Summary: Cloud-Native AI Deployment Checklist

Phase	Checklist Item	Status
Model Serving	vLLM/Triton selection finalized	☐
Model Serving	Quantization strategy (INT4/AWQ) decided	☐
Docker	Multi-stage Dockerfile written	☐
Docker	Docker Compose local validation	☐
K8s GPU	GPU Operator installed	☐
K8s GPU	MIG/Time Slicing configured	☐
Inference	vLLM Deployment deployed	☐
Inference	HPA autoscaling configured	☐
RAG Service	Milvus cluster deployed	☐
RAG Service	Elasticsearch deployed	☐
Microservices	Spring Boot AI on K8s	☐
Microservices	Ingress routing configured	☐
Observability	Prometheus + Grafana	☐
Observability	OpenTelemetry distributed tracing	☐
Observability	Alert rules configured	☐
Cost Optimization	Model quantization validated	☐
Cost Optimization	Spot instance strategy	☐
GitOps	ArgoCD + Kustomize	☐
GitOps	Multi-environment Overlay config	☐

Cloud-native AI deployment is not the destination, but the starting point.

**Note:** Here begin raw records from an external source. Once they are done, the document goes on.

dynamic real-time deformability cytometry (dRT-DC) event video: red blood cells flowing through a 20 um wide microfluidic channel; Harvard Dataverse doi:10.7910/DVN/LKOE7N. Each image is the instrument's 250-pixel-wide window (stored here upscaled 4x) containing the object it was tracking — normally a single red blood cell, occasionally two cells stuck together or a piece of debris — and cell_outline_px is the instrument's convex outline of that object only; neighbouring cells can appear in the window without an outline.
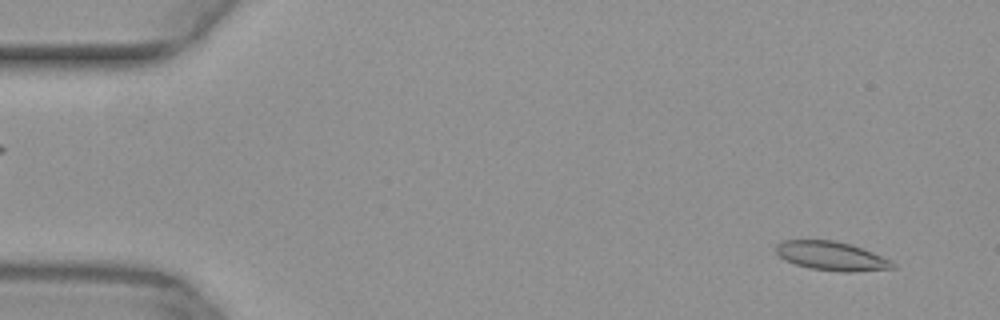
{"species": "common noctule bat (a hibernating species)", "species_latin": "Nyctalus noctula", "temperature_condition": "warm", "stored_images_in_passage": 50, "camera_frame_rate_fps": 3000, "um_per_image_px": 0.085, "animal": {"sex": "female", "body_mass_g": 29.2, "forearm_length_mm": 56.3}, "frame": {"image": 1, "passage_image": 3, "time_ms": 0.667, "image_size_px": [1000, 320], "cell_outline_px": [[896, 268], [856, 272], [840, 272], [808, 268], [784, 260], [776, 252], [776, 244], [780, 240], [836, 240], [852, 244], [892, 260], [896, 264]], "centroid_in_image_um": [70.7, 21.76], "position_along_channel_um": 14.3, "area_um2": 20.0}}
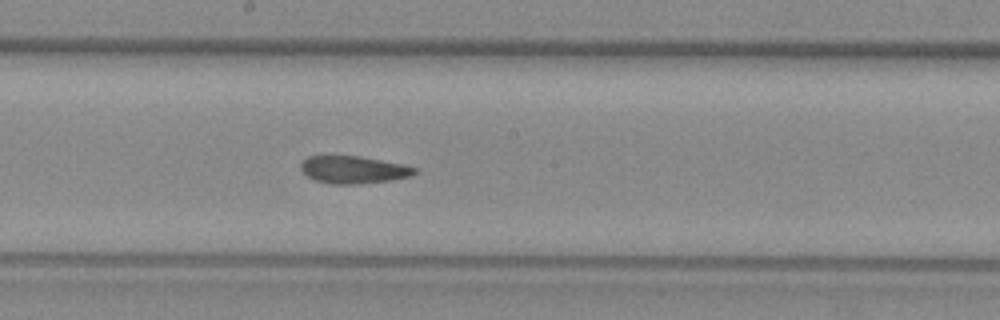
{"frame": {"image": 2, "passage_image": 27, "time_ms": 8.667, "image_size_px": [1000, 320], "cell_outline_px": [[420, 172], [412, 176], [388, 180], [360, 184], [332, 184], [316, 180], [308, 176], [300, 168], [300, 164], [308, 156], [360, 156], [404, 164], [416, 168]], "centroid_in_image_um": [30.09, 14.42], "position_along_channel_um": 218.1, "area_um2": 18.21}}
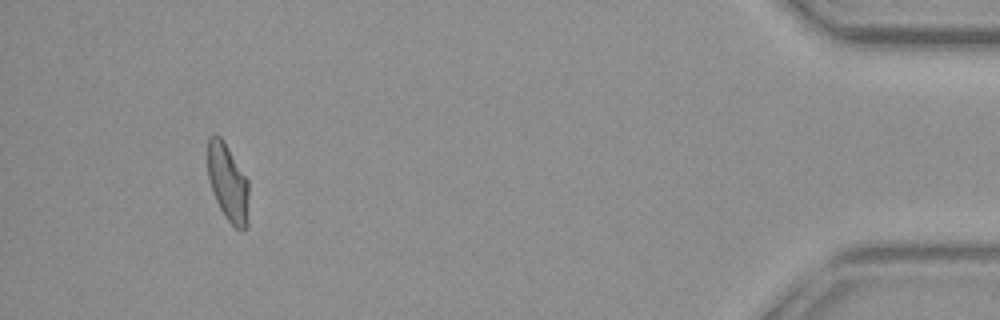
{"frame": {"image": 3, "passage_image": 47, "time_ms": 15.333, "image_size_px": [1000, 320], "cell_outline_px": [[248, 224], [240, 232], [224, 216], [216, 200], [208, 180], [208, 136], [216, 132], [224, 140], [248, 180]], "centroid_in_image_um": [19.37, 15.5], "position_along_channel_um": 415.8, "area_um2": 18.73}}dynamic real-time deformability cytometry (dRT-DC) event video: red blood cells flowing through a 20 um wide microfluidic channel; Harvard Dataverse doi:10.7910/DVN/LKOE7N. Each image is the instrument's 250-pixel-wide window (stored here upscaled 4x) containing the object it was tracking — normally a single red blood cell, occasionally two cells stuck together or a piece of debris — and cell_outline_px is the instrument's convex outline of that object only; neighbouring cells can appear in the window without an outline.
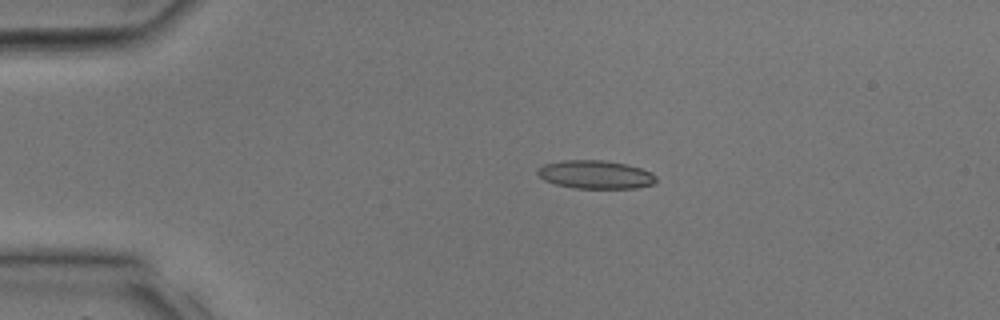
{"species": "common noctule bat (a hibernating species)", "species_latin": "Nyctalus noctula", "temperature_condition": "room temperature", "stored_images_in_passage": 16, "camera_frame_rate_fps": 3000, "um_per_image_px": 0.085, "animal": {"sex": "male", "body_mass_g": 17.9, "forearm_length_mm": 54.2}, "frame": {"image": 1, "passage_image": 1, "time_ms": 0.0, "image_size_px": [1000, 320], "cell_outline_px": [[656, 184], [636, 188], [572, 188], [556, 184], [544, 180], [536, 172], [536, 168], [544, 164], [564, 160], [604, 160], [624, 164], [640, 168], [652, 172], [656, 176]], "centroid_in_image_um": [50.62, 14.84], "position_along_channel_um": 34.4, "area_um2": 19.65}}
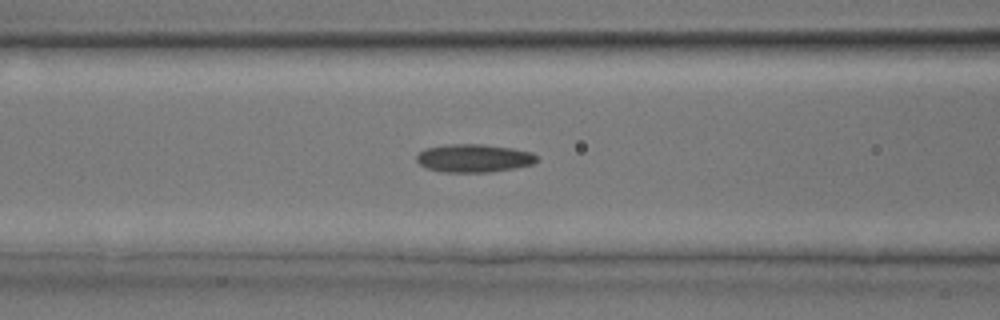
{"frame": {"image": 2, "passage_image": 8, "time_ms": 2.333, "image_size_px": [1000, 320], "cell_outline_px": [[536, 160], [532, 164], [516, 168], [488, 172], [440, 172], [428, 168], [420, 164], [416, 160], [416, 156], [424, 148], [448, 144], [484, 144], [512, 148], [532, 152], [536, 156]], "centroid_in_image_um": [40.26, 13.44], "position_along_channel_um": 126.3, "area_um2": 19.71}}
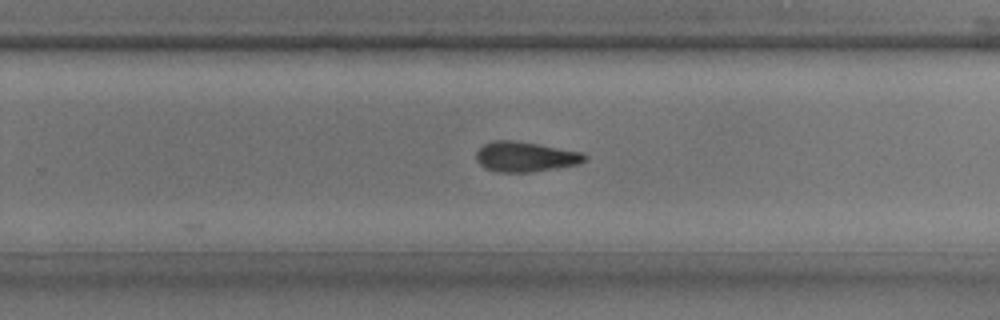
{"frame": {"image": 3, "passage_image": 16, "time_ms": 5.0, "image_size_px": [1000, 320], "cell_outline_px": [[588, 160], [580, 164], [532, 172], [496, 172], [484, 168], [476, 160], [476, 152], [484, 144], [492, 140], [516, 140], [540, 144], [584, 152], [588, 156]], "centroid_in_image_um": [44.69, 13.32], "position_along_channel_um": 285.1, "area_um2": 19.42}}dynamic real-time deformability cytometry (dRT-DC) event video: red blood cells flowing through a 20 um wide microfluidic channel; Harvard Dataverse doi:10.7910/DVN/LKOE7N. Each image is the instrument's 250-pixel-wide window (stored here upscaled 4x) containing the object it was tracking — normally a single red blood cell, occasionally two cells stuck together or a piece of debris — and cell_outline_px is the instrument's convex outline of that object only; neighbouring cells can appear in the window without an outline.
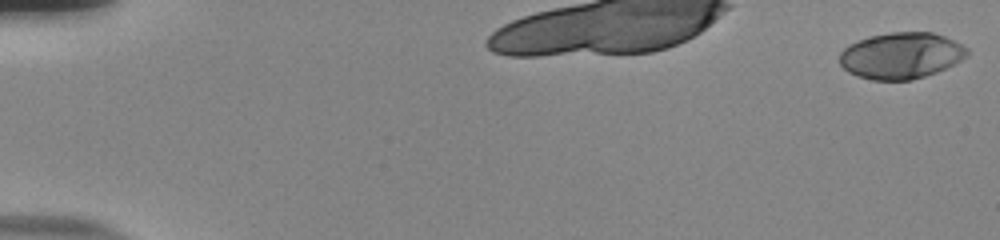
{"species": "human", "species_latin": "Homo sapiens", "temperature_condition": "room temperature", "stored_images_in_passage": 32, "camera_frame_rate_fps": 3000, "um_per_image_px": 0.085, "donor": {"sex": "male"}, "frame": {"image": 1, "passage_image": 1, "time_ms": 0.0, "image_size_px": [1000, 240], "cell_outline_px": [[968, 56], [936, 72], [912, 80], [872, 80], [856, 76], [848, 72], [840, 64], [840, 52], [848, 44], [868, 36], [888, 32], [932, 32], [944, 36], [968, 48]], "centroid_in_image_um": [76.56, 4.72], "position_along_channel_um": 8.4, "area_um2": 34.45}}
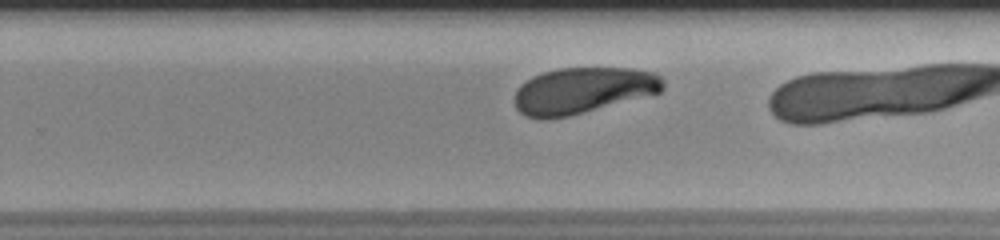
{"frame": {"image": 2, "passage_image": 25, "time_ms": 8.0, "image_size_px": [1000, 240], "cell_outline_px": [[664, 88], [660, 92], [568, 116], [540, 120], [524, 116], [516, 108], [516, 88], [520, 84], [532, 76], [544, 72], [560, 68], [632, 68], [656, 72], [664, 80]], "centroid_in_image_um": [49.53, 7.68], "position_along_channel_um": 280.3, "area_um2": 39.88}}
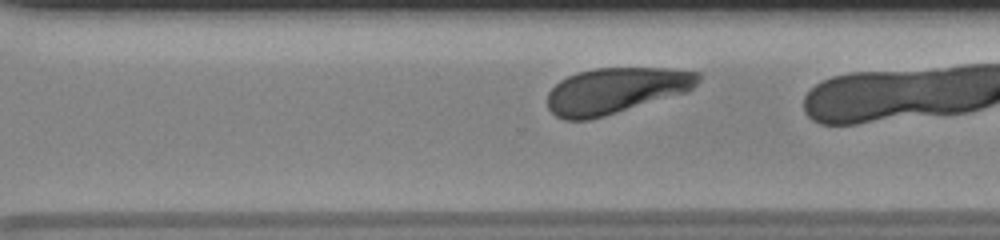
{"frame": {"image": 3, "passage_image": 28, "time_ms": 9.0, "image_size_px": [1000, 240], "cell_outline_px": [[700, 80], [688, 92], [604, 116], [588, 120], [564, 120], [556, 116], [548, 108], [548, 92], [560, 80], [568, 76], [580, 72], [596, 68], [668, 68], [700, 72]], "centroid_in_image_um": [52.35, 7.7], "position_along_channel_um": 318.2, "area_um2": 40.29}}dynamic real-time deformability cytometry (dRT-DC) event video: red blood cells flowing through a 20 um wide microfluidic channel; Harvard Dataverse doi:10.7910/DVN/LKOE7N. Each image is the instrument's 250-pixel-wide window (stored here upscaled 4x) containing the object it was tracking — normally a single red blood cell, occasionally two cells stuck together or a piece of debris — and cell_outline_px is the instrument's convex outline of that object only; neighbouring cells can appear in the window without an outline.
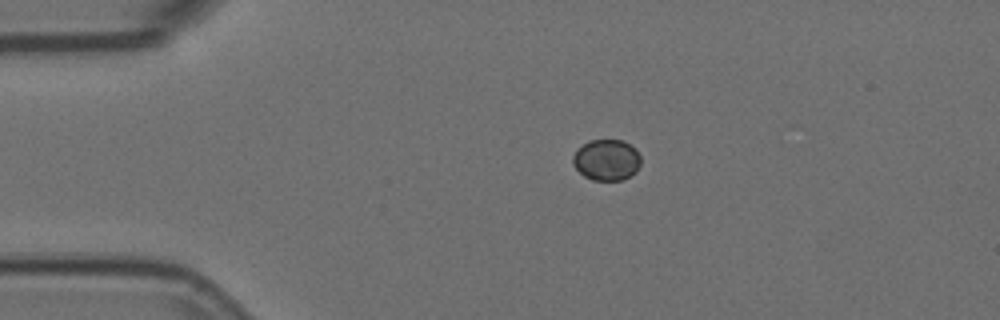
{"species": "Egyptian fruit bat (a non-hibernating species)", "species_latin": "Rousettus aegyptiacus", "temperature_condition": "room temperature", "stored_images_in_passage": 45, "camera_frame_rate_fps": 3000, "um_per_image_px": 0.085, "animal": {"sex": "female"}, "frame": {"image": 1, "passage_image": 1, "time_ms": 0.0, "image_size_px": [1000, 320], "cell_outline_px": [[640, 164], [636, 172], [620, 180], [592, 180], [584, 176], [572, 164], [572, 156], [576, 148], [588, 140], [624, 140], [636, 148], [640, 156]], "centroid_in_image_um": [51.54, 13.57], "position_along_channel_um": 33.5, "area_um2": 16.47}}
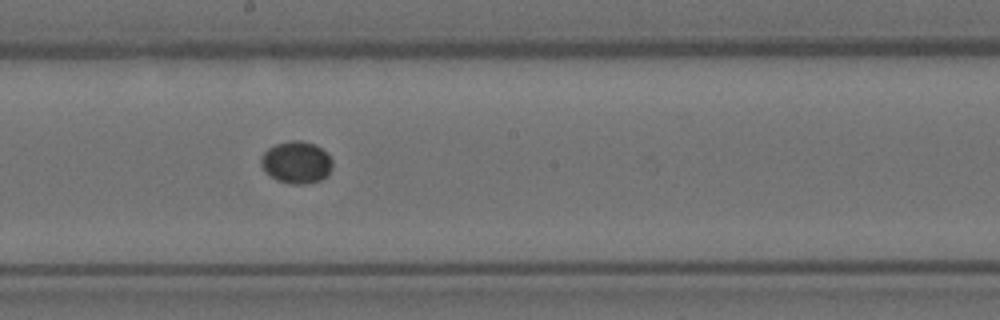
{"frame": {"image": 2, "passage_image": 20, "time_ms": 6.333, "image_size_px": [1000, 320], "cell_outline_px": [[332, 168], [328, 176], [320, 180], [304, 184], [288, 184], [276, 180], [264, 172], [260, 164], [260, 156], [268, 148], [276, 144], [292, 140], [300, 140], [316, 144], [332, 160]], "centroid_in_image_um": [25.16, 13.81], "position_along_channel_um": 223.0, "area_um2": 17.74}}
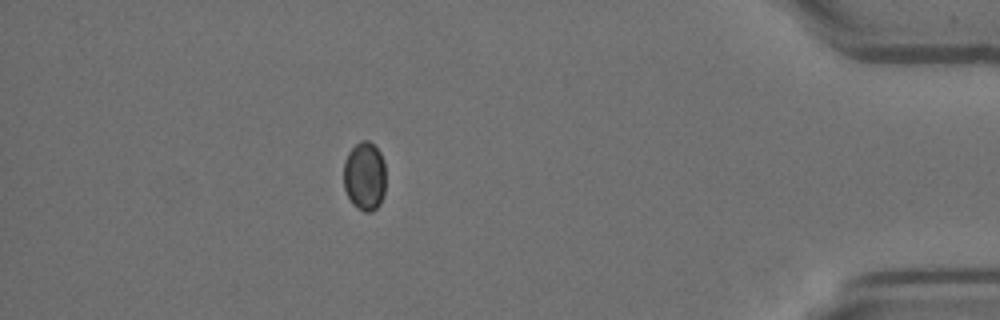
{"frame": {"image": 3, "passage_image": 39, "time_ms": 12.667, "image_size_px": [1000, 320], "cell_outline_px": [[384, 196], [380, 204], [372, 212], [364, 212], [356, 208], [352, 204], [344, 188], [344, 160], [348, 152], [360, 140], [368, 140], [380, 152], [384, 160]], "centroid_in_image_um": [30.98, 14.99], "position_along_channel_um": 404.2, "area_um2": 17.05}}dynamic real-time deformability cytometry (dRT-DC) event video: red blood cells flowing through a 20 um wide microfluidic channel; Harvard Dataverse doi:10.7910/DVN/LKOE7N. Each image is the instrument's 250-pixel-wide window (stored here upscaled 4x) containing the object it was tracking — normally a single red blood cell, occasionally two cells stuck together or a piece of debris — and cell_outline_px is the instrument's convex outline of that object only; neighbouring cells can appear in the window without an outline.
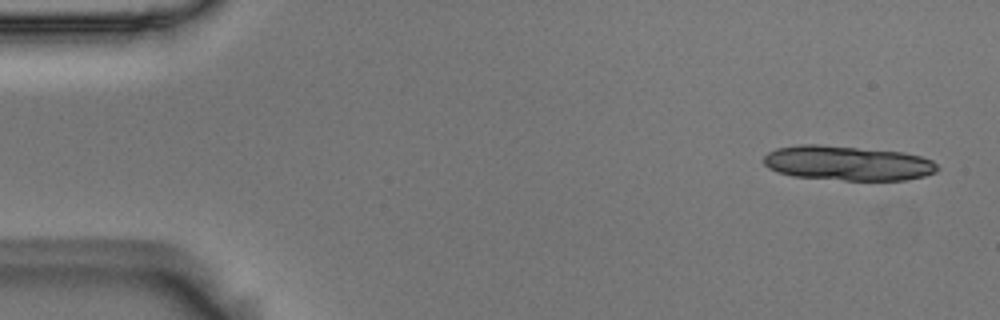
{"species": "Egyptian fruit bat (a non-hibernating species)", "species_latin": "Rousettus aegyptiacus", "temperature_condition": "room temperature", "stored_images_in_passage": 4, "camera_frame_rate_fps": 3000, "um_per_image_px": 0.085, "animal": {"sex": "male"}, "frame": {"image": 1, "passage_image": 1, "time_ms": 0.0, "image_size_px": [1000, 320], "cell_outline_px": [[940, 168], [936, 172], [924, 176], [904, 180], [844, 180], [792, 176], [768, 168], [764, 164], [764, 156], [768, 152], [776, 148], [800, 144], [820, 144], [904, 152], [920, 156], [932, 160]], "centroid_in_image_um": [72.05, 13.86], "position_along_channel_um": 13.0, "area_um2": 35.2}}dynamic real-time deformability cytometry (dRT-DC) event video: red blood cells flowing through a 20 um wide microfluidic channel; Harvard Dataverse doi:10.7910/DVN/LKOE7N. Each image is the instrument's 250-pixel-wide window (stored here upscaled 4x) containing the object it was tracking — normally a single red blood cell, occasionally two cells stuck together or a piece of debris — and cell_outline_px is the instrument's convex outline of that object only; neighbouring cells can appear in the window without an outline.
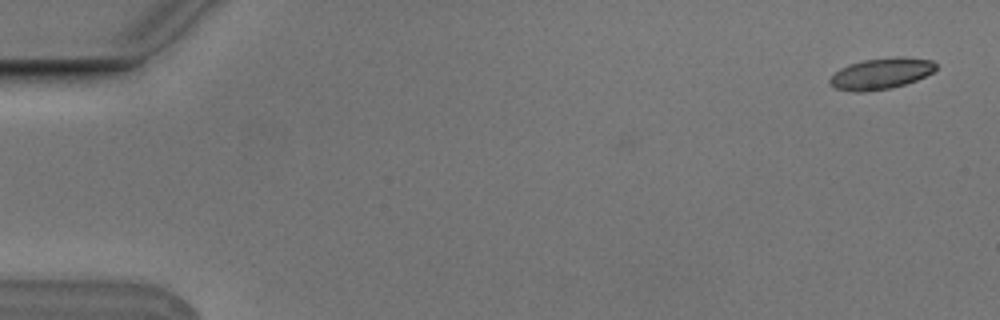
{"species": "Egyptian fruit bat (a non-hibernating species)", "species_latin": "Rousettus aegyptiacus", "temperature_condition": "cold", "stored_images_in_passage": 7, "camera_frame_rate_fps": 3000, "um_per_image_px": 0.085, "animal": {"sex": "male"}, "frame": {"image": 1, "passage_image": 1, "time_ms": 0.0, "image_size_px": [1000, 320], "cell_outline_px": [[936, 68], [932, 72], [916, 80], [892, 88], [864, 92], [856, 92], [836, 88], [828, 84], [828, 80], [840, 68], [848, 64], [864, 60], [896, 56], [900, 56], [932, 60], [936, 64]], "centroid_in_image_um": [74.86, 6.25], "position_along_channel_um": 10.1, "area_um2": 19.25}}
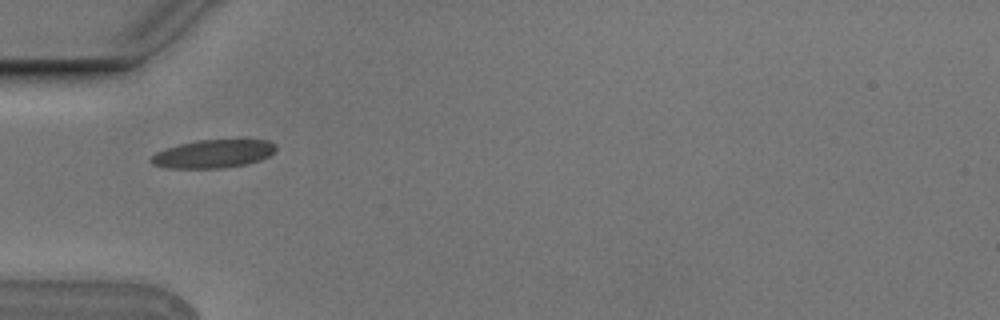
{"frame": {"image": 2, "passage_image": 5, "time_ms": 1.333, "image_size_px": [1000, 320], "cell_outline_px": [[276, 152], [260, 160], [244, 164], [224, 168], [168, 168], [152, 164], [148, 160], [156, 152], [180, 144], [200, 140], [268, 140], [276, 144]], "centroid_in_image_um": [18.14, 13.08], "position_along_channel_um": 66.9, "area_um2": 20.4}}
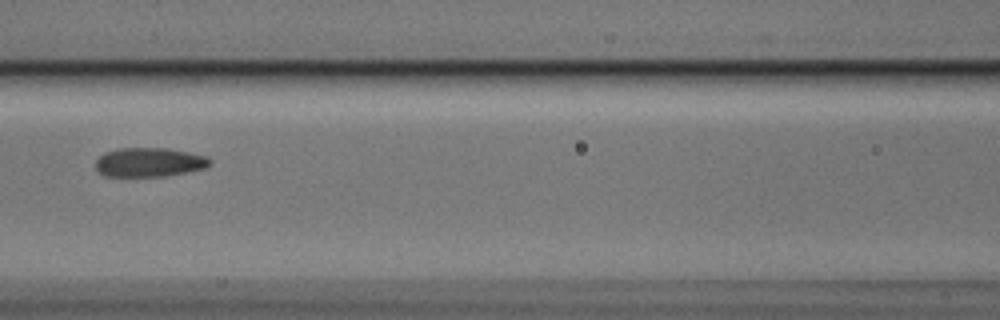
{"frame": {"image": 3, "passage_image": 7, "time_ms": 2.0, "image_size_px": [1000, 320], "cell_outline_px": [[212, 164], [208, 168], [164, 176], [104, 176], [96, 168], [96, 160], [104, 152], [120, 148], [168, 148], [208, 156], [212, 160]], "centroid_in_image_um": [12.74, 13.79], "position_along_channel_um": 153.9, "area_um2": 19.54}}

From Docker containerization to K8s orchestration, from GPU scheduling to observability — each step is engineering accumulation. Remember: deployment without monitoring is flying blind; operations without automation is manual labor. Automate everything with GitOps, and make AI inference services true first-class citizens of cloud-native.